Highlights & Insights¶
- Semantic-detail decomposition: Decoupling "dataset-level common content" and "instance-level diversity" into two separate bitstreams, each compressed with the most suitable quantization strategy, is an elegant and effective design principle.
- Critical role of cross-branch interaction: Ablation results clearly show that independent dual branches without interaction perform even worse than a single branch; the interactive design is the key to the success of the dual-branch framework.
- Deeper insight into SQ vs. VQ: VQ's limited codebook is naturally suited for encoding clustered common semantics, while SQ's large quantization space accommodates diverse details. A hybrid quantization strategy is therefore optimal.
- Strong competition against diffusion-based methods: DLF achieves comparable perceptual realism while substantially improving fidelity and decoding speed.
Limitations & Future Work¶
- Not yet real-time: Encoding at 0.178s and decoding at 0.252s remain insufficient for real-time applications.
- High training cost: Two-stage training is required, with dependency on a pretrained VQGAN tokenizer.
- Limited bitrate control granularity: Bitrate is controlled via \(\lambda\) adjustment, offering limited flexibility.
- Evaluation limited to perceptual metrics: Downstream task evaluation (e.g., detection, segmentation) is absent.
Related Work & Insights¶
- HybridFlow's independent dual-branch design motivates the necessity of redundancy elimination; DLF achieves 2.6× higher compression ratio through the IT modules.

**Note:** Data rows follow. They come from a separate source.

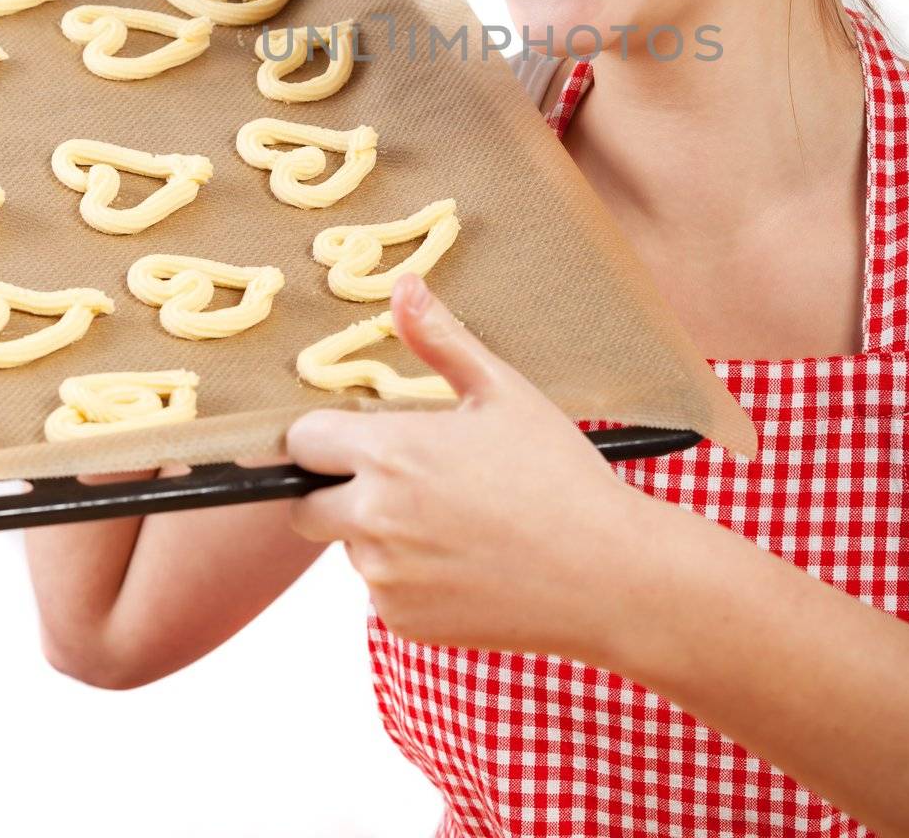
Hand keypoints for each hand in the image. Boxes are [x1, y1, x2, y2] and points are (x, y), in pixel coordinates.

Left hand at [285, 273, 637, 655]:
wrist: (606, 574)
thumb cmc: (559, 474)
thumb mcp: (503, 391)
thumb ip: (439, 339)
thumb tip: (402, 286)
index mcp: (391, 454)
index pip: (303, 442)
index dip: (327, 435)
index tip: (361, 434)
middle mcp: (373, 520)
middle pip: (305, 505)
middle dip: (336, 488)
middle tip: (403, 478)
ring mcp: (386, 578)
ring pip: (349, 547)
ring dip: (376, 532)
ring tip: (452, 518)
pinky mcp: (404, 622)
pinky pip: (383, 589)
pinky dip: (407, 575)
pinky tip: (465, 559)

- The 1-D tokenizer provides a foundation for compact semantic compression, upon which DLF adds detail encoding.
- Comparison with diffusion-based methods demonstrates the advantage of the tokenizer-based approach in terms of speed and fidelity.
Rating¶
- Novelty: ⭐⭐⭐⭐ — The semantic-detail decomposition combined with cross-branch interaction is an elegant design, though the dual-branch concept itself is not entirely new.
- Experimental Thoroughness: ⭐⭐⭐⭐ — Multi-dataset evaluation, comprehensive ablation, and complexity analysis provide a thorough empirical study.
- Writing Quality: ⭐⭐⭐⭐⭐ — Motivation is clearly articulated, deriving the proposed method from the limitations of VQ in a logically coherent manner.
- Value: ⭐⭐⭐⭐ — Represents a significant advance in extreme low-bitrate compression and offers important reference value for the tokenizer-based compression direction.